The Swedish government, often heralded by leftists as a progressive model for the U.S. to follow, agrees with her. The country’s National Board of Health and Welfare’s (NBHW) official policy is that “the risks of puberty suppressing treatment with GnRH-analogues and gender-affirming hormonal treatment currently outweigh the possible benefits, and that the treatments should be offered only in exceptional cases.”

Levine’s comment was a response, in part, to guidance issued by the Florida Department of Health on how to treat gender dysphoria in children. It says minors should not be prescribed puberty blockers or hormone therapy, gender reassignment surgery should not be an option for individuals under 18 and that kids should receive support from family and peers and licensed counseling from a professional.

The existence of this guidance, from a state health agency in the U.S., is evidence in itself that there is a debate to be had about the best course of action for treating kids with gender dysphoria. The guidance may be the stance of just one health agency, but it cites evidence from several Western European governments, clinical studies and systematic research reviews.

Despite there being dissent that’s easy to find, Levine’s attitude and the Biden administration’s policy on transgender healthcare are pervasive throughout much of the medical establishment and political activism industry. The Pediatric Endocrine Society claims that gender-affirming care has been “established as the standard of care.” The Columbia University Department of Psychiatry says that attempts to restrict gender-affirming care “run counter to scientific evidence.”
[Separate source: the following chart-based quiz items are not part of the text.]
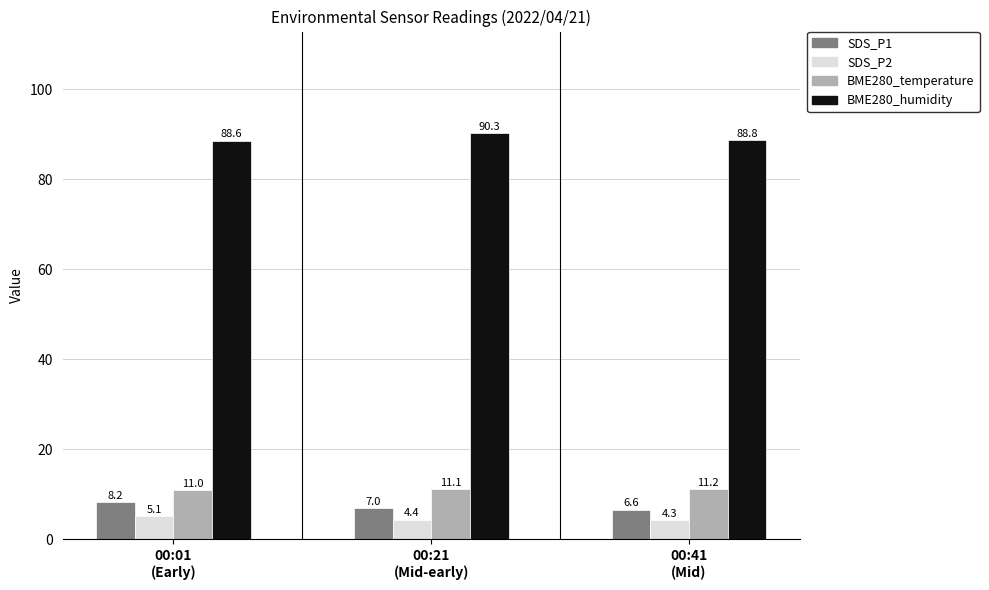

Reading right to left, transcribe all the data shown in this chart.

SDS_P1: 6.6	7.0	8.2
SDS_P2: 4.3	4.4	5.1
BME280_temperature: 11.2	11.1	11.0
BME280_humidity: 88.8	90.3	88.6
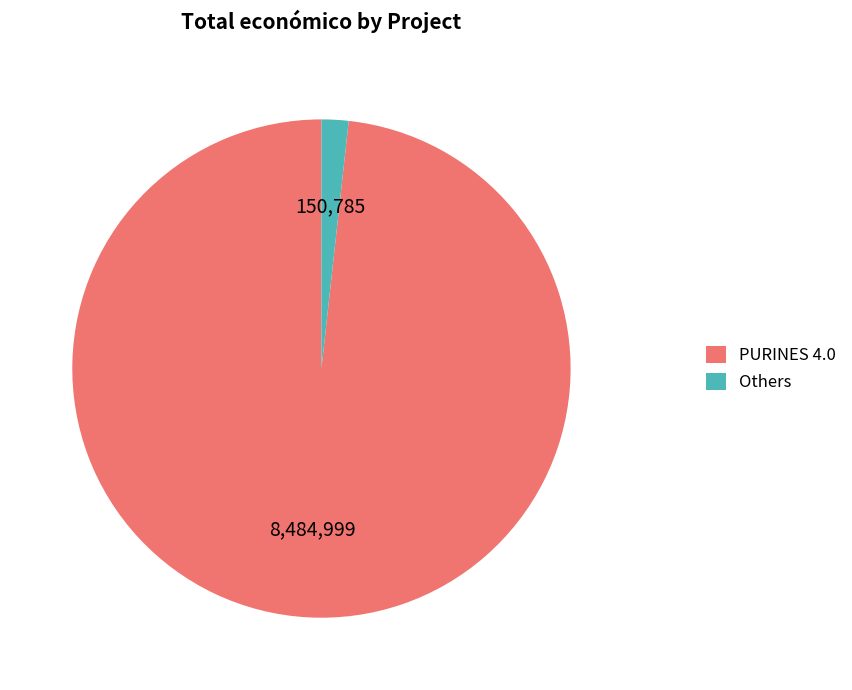

How many segments does this pie chart have?

2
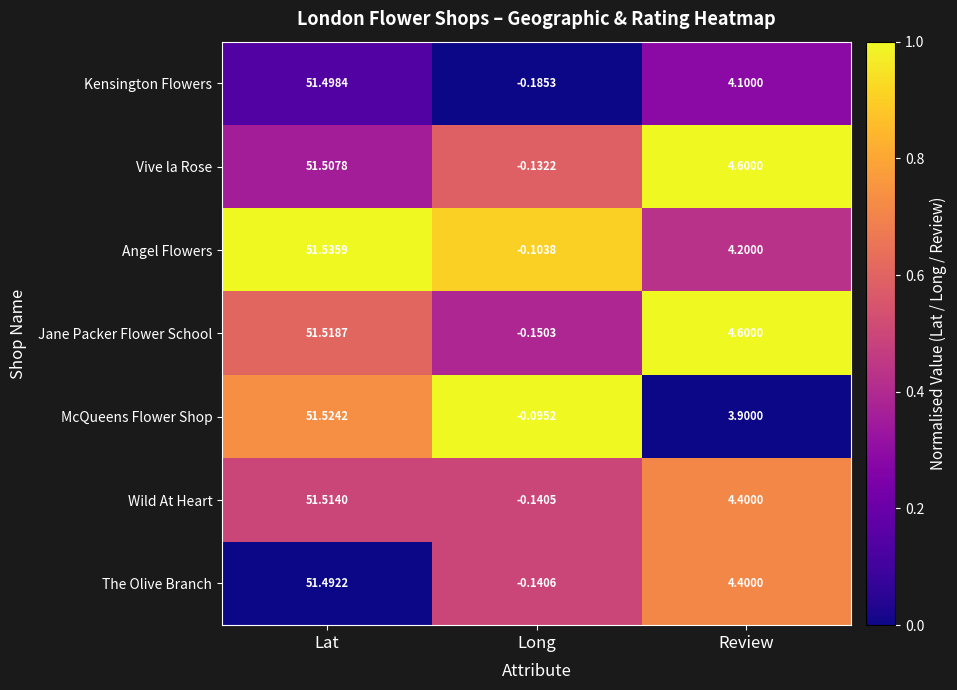

Where does the McQueens Flower Shop series first go above 3?

Lat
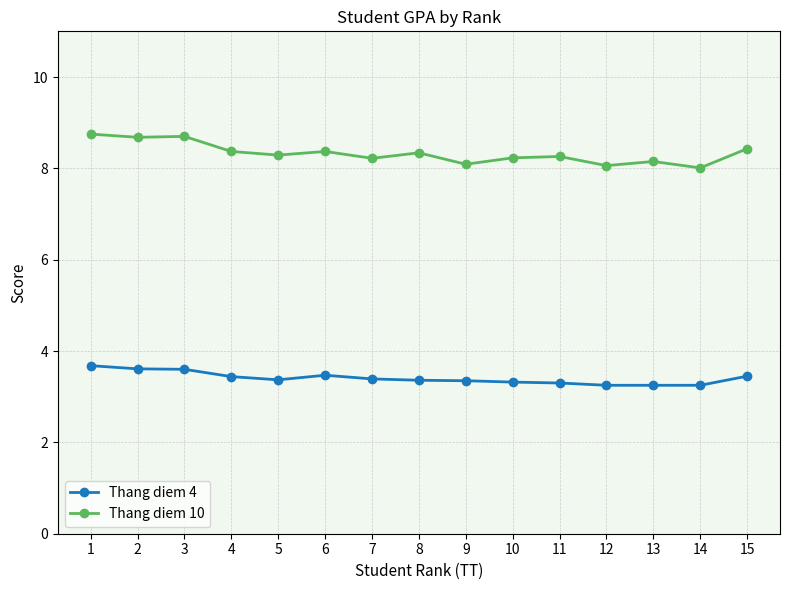

True or false: Thang diem 4 and Thang diem 10 intersect in this chart.

False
Last April, the ACLU ran an article titled “Doctors Agree: Gender-Affirming Care is Life-Saving Care.” The piece claims that medical experts agree gender-affirming care for kids is “medically necessary.” (RELATED: ‘This Has Gone Too Far’: Transgender Psychologist Reconsiders Work With Trans Youths)

The American Medical Association cited a list of medical groups that back gender-affirming care, and Livestrong.com, citing the Journal of Sex and Marital Therapy, uncritically printed a claim that sex change surgeries are “the best, most effective treatment for gender dysphoria.”

According to Marcus Evans, this false sense of consensus is created not by true broad agreement, but by drowning out disagreement. “It’s not that there’s no debate,” he said, “but that large numbers of people who question current approaches tend to keep their heads down for fear of being accused of being transphobic.”